Beliau menjawab: “Kerabat suami itu (laksana) maut.” (HR. Bukhari) Dalam hadits ini, Rasulullah
menyebut kerabat suami sebagai maut karena dapat menjerumuskan kepada hal-hal yang tidak
dikehendaki. Apalagi jika mengingat kedudukan keluarga suami yang demikian dekat sehingga
jarang menimbulkan kecurigaan dan luput dari perhatian.

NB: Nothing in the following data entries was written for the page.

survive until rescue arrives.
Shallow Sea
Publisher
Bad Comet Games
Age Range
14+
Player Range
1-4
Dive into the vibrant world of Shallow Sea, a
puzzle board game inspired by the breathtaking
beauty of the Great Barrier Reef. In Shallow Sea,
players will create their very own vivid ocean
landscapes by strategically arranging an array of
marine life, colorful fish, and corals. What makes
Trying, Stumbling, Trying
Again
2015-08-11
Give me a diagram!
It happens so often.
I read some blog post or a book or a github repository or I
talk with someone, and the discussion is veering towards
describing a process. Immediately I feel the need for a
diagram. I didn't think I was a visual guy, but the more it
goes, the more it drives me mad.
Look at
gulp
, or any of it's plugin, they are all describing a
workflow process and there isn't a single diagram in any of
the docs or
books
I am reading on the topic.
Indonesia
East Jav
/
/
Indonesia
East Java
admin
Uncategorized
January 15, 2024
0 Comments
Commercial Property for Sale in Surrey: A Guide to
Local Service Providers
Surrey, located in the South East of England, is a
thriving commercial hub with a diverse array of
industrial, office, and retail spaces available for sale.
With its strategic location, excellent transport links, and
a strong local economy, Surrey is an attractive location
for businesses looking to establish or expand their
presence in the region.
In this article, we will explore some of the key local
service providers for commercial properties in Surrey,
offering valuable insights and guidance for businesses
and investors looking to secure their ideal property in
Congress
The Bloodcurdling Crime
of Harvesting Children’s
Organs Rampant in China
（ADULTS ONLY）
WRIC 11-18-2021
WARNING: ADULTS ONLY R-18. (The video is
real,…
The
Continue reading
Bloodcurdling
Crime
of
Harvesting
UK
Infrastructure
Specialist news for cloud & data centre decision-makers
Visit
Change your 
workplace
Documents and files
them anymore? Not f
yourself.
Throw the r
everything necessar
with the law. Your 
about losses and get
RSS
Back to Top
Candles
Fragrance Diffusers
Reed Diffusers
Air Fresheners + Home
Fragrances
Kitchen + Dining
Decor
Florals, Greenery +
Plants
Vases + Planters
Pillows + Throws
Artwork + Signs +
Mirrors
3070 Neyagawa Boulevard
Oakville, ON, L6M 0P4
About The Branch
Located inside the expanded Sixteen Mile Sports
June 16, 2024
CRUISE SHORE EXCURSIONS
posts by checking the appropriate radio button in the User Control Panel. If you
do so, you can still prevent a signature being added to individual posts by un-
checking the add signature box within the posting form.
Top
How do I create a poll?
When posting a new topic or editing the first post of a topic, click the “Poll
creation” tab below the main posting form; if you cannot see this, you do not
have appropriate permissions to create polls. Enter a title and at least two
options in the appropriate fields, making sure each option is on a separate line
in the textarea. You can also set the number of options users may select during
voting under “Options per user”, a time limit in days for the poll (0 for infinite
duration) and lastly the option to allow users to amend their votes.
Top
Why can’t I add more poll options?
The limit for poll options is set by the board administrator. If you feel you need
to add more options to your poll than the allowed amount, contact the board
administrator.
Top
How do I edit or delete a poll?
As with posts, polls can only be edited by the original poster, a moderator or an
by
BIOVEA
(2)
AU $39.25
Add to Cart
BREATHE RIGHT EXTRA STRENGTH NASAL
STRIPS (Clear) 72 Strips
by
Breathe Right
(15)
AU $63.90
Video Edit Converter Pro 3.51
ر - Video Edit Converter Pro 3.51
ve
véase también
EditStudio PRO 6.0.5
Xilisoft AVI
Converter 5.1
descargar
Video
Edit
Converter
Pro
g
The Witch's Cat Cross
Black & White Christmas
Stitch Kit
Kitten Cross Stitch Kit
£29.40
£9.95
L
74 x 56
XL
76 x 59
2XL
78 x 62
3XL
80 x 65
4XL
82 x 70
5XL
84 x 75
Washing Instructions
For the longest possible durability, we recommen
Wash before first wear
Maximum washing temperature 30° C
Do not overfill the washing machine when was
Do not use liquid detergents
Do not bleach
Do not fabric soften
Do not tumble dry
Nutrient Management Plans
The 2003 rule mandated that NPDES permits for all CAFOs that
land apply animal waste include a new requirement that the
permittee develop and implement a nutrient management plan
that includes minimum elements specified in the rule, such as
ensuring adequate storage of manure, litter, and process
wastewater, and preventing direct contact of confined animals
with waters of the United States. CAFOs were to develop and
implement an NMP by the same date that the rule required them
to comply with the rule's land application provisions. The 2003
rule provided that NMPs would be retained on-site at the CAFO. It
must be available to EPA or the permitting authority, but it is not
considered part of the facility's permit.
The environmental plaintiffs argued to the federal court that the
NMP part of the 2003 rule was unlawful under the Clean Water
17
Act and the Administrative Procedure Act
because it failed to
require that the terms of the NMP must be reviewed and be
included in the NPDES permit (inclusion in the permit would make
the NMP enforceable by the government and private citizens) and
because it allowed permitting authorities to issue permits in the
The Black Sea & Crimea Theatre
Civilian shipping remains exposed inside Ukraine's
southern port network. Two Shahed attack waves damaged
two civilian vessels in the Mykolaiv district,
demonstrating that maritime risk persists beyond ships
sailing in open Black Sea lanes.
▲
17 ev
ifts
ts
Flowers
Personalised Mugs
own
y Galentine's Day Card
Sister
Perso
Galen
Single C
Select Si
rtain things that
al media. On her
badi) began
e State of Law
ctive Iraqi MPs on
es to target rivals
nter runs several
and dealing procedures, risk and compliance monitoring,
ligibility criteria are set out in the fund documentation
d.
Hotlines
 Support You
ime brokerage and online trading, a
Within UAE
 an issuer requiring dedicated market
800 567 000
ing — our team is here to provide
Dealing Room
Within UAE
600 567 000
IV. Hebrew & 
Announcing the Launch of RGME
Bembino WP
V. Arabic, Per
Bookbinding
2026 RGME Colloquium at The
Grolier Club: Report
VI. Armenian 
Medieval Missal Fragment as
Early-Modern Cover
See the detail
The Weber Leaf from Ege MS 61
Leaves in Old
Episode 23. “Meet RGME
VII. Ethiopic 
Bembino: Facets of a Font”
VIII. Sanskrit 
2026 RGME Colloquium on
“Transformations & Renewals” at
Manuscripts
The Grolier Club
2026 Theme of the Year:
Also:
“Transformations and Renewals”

Sebagai solusi untuk keluar dari problem khalwat ini adalah dengan bersama dengan pria atau
wanita lain. Demikian menurut Imam Abu Hanifah. Lebih baik lagi jika pria atau wanita tersebut
adalah mahram. “Janganlah seorang lelaki berdua dengan seorang wanita,” Sabda Rasulullah
shallallahu ‘alaihi wasallam, “kecuali dengan mahram.” (HR. Bukhari) Hadits ini bersama hadits-
hadits yang lain memberi makna bahwa kondisi khalwat dapat dihilangkan dengan kehadiran
salah satu lawan jenis lain. Dengan demikian, hilanglah kondisi khalwat yang dapat menimbulkan
fitnah. Tentu saja bila komunikasi atau berkumpulnya antara pria dan wanita tersebut dalam
perkara-perkara yang mubah dan dengan tetap menjaga batasan-batasan syariat yang ada.

Jika dikaitkan dengan maqashid al-syari’ah (tujuan syariat) yang salah satunya adalah hifzh al-
nasab (menjaga nasab/keturunan), tampak jelas relevansi dan hikmah tuntunan syariat untuk
menghindari khalwat. Keinginan Islam untuk menciptakan jalinan masyarakat yang harmonis,
bersih dari penyimpangan, dan berjalan di atas fitrah yang murni adalah sebagian hikmah di balik
larangan khalwat ini. Wallahu ta’ala a’lam bi al-shawab. (Oleh Ust.Ilham Jaya,Lc.Dikutip dari
Majalah Dakwah Kampus AL FIRDAUS)

Maraji’

- Abdullah ibn Abdurrahman al-Bassam, Taudhih al-Ahkam min Bulugh al-Maram.

- Shalih ibn Fauzan al-Fauzan, Tanbihat ‘ala Ahkam Takhtassh bi al-Mu’minat. Diterjemahkan
oleh Rahmat al-“Arifin Muhammad ibn Ma’ruf dengan Sentuhan Nilai Kefikihan untuk Wanita
Beriman.

- Ahmad ibn Abdurrazzaq al-Duwaisy (ed.), Fatawa al-Lajnah al-Da’imah li al-Buhuts al-‘Ilmiyah
wa al-Ifta’.

- Asyraf ibn Abdulmaqshud (ed.), Fatawa al-Mar’ah al-Muslimah.